_WHAT YOU HAVE TO DO_:
Give the number of lines in the listing below that contain the string "кваліфікації", counting only matches with the same uppercase and lowercase letters. Reply with the number alone.

** Opening PROVIDED DATA block **

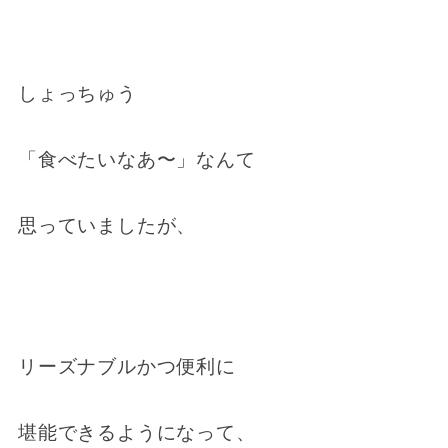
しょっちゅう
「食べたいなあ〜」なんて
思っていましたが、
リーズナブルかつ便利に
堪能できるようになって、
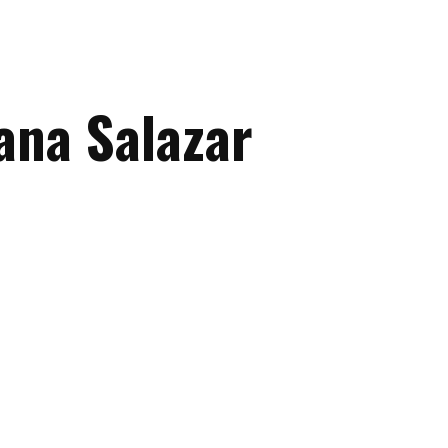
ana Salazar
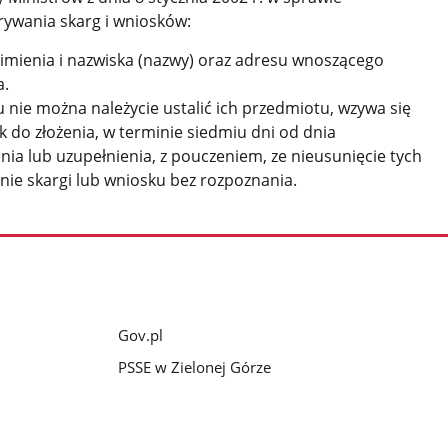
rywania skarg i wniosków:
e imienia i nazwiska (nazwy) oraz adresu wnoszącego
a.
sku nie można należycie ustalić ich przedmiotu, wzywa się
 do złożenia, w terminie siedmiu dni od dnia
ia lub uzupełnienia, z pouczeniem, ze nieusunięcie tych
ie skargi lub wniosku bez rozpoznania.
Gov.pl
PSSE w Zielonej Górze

** Closing PROVIDED DATA block **
** Opening PROVIDED DATA block **

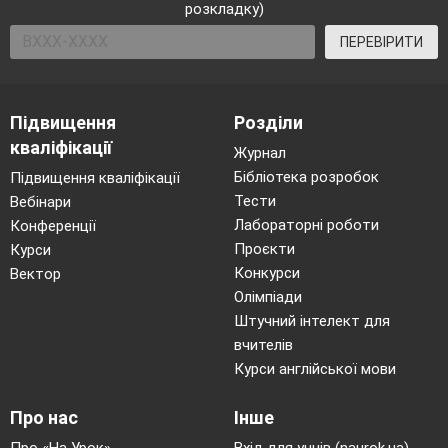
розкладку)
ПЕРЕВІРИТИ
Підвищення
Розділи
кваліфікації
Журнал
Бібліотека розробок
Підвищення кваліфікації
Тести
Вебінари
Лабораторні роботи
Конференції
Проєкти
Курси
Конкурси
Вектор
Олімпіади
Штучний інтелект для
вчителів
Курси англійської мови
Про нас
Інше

** Closing PROVIDED DATA block **

_EXERCISE RESPONSE_:
2